223696 Tobacco use among black women in the United States: A latent variable model of the long-term effect of childhood maltreatment

Monday, November 8, 2010

Rotrease Regan, PhD, MS, MPH, RN , Department of Medicine/Center for AIDS Prevention Studies, University of California, San Francisco, San Francisco, CA
Objective: This study tests a model that describes the association between childhood maltreatment and adult cigarette smoking among a nationally representative cohort of black females in the United States. Methods: Data are from Waves I and III of the National Longitudinal Study of Adolescent Health (Add Health) 1994-2002, a nationally representative sample of adolescents followed from grades 7-12 into young adulthood. Black young adult females who were interviewed during the Wave III interview (N=1,741) were selected for subpopulation analyses. First, exploratory factor analysis was conducted to select reliable indicators for constructs (childhood maltreatment, tobacco use, religiosity) and scale items (emotional distress). Subsequently confirmatory factor analysis was conducted to confirm factor structures. Finally a structural equation model, which included hypothesized direct and indirect paths was tested. Results: The model showed good fit to the data, indicating potential for the model to represent population associations. Adult tobacco use was associated with adolescent tobacco use, lower adult religiosity, and higher adult emotional distress. While childhood maltreatment did not have a significant direct effect on adult tobacco use, the indirect long-term effect of childhood maltreatment via adult emotional distress was significant. Conclusion: Childhood maltreatment is associated with adult tobacco use via its effect on adult emotional distress. Religiosity (adolescent and adult) may be protective against tobacco use.
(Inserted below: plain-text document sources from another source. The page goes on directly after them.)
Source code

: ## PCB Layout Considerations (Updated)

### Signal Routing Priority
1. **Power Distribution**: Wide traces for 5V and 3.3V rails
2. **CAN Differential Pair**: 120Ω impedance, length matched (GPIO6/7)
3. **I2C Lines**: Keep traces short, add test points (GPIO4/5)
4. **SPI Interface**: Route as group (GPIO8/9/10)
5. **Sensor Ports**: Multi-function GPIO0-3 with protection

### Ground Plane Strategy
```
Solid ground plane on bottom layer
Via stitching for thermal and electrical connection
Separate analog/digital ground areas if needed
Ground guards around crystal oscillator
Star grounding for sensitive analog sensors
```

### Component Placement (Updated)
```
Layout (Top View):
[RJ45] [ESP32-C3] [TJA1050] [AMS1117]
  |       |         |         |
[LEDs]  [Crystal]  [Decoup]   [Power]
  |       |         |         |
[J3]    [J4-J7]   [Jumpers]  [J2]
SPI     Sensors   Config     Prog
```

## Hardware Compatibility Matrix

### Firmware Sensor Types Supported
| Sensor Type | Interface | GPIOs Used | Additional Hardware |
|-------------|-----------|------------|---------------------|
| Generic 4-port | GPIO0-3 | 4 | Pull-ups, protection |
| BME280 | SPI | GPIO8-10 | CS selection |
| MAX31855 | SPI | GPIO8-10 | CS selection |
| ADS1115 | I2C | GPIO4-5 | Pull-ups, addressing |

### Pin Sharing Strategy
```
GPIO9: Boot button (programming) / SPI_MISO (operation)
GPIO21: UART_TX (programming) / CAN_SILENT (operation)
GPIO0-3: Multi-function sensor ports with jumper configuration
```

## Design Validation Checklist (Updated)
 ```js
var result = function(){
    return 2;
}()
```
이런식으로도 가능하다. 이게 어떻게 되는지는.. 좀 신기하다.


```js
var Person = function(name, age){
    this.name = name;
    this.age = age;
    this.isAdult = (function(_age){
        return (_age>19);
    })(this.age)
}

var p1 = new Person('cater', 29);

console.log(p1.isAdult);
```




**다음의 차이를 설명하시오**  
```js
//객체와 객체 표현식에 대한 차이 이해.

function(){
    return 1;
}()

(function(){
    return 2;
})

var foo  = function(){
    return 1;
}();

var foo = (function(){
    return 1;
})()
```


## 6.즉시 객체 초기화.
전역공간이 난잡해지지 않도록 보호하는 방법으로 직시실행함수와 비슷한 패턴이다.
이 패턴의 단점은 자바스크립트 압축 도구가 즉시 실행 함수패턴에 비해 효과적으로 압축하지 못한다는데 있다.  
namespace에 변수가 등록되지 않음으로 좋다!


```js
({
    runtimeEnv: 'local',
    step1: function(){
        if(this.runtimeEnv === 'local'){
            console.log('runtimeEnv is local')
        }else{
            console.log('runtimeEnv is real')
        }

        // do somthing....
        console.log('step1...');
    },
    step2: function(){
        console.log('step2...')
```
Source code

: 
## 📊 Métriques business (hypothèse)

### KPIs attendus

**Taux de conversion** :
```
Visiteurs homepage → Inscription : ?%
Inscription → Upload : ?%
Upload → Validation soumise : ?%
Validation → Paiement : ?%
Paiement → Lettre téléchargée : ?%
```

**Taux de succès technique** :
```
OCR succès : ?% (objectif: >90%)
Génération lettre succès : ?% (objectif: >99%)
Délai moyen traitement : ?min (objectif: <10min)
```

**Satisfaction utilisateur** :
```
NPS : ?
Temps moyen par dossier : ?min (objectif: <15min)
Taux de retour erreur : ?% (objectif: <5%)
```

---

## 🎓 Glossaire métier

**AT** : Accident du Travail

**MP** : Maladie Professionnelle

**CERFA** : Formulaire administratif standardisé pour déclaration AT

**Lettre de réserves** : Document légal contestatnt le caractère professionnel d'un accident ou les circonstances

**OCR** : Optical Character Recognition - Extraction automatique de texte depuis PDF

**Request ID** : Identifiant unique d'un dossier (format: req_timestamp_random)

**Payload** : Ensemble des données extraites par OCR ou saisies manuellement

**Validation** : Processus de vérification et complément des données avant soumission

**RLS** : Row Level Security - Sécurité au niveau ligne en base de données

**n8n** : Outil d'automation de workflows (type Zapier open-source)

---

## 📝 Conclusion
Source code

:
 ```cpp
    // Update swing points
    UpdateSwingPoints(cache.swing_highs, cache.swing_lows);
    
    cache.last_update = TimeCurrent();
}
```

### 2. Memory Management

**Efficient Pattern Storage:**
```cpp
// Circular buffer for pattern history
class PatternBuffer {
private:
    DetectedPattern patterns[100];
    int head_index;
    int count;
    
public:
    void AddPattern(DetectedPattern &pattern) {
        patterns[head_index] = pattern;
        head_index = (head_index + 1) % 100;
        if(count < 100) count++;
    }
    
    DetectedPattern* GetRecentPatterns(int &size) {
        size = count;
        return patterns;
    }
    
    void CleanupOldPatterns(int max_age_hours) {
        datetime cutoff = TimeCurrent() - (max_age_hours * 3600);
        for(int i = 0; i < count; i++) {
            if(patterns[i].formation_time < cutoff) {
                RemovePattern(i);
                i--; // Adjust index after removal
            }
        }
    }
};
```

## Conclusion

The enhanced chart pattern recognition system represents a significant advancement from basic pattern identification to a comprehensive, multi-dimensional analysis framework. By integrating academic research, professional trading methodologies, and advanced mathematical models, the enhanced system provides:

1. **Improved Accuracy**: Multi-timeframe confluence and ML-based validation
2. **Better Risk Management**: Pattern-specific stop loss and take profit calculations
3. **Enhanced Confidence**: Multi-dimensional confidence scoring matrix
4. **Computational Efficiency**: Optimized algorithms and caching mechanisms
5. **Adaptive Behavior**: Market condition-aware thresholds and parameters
To reduce tobacco use among black women in the United States, interventions may need to address the psychological impact of negative childhood experiences as well as to tap into existing sources of support such as religious affiliation/beliefs.

Learning Areas:
Diversity and culture
Public health or related research
Social and behavioral sciences

Learning Objectives:
Identify specific long term psychological and behavioral health impacts of childhood maltreatment. Identify religiosity as a potential protective factor for tobacco use among black women residing in the United States.

Keywords: Tobacco, Child Abuse

Presenting author's disclosure statement:

Qualified on the content I am responsible for because: I am presenting a sub analysis based on my doctoral dissertation.
Any relevant financial relationships? No

I agree to comply with the American Public Health Association Conflict of Interest and Commercial Support Guidelines, and to disclose to the participants any off-label or experimental uses of a commercial product or service discussed in my presentation.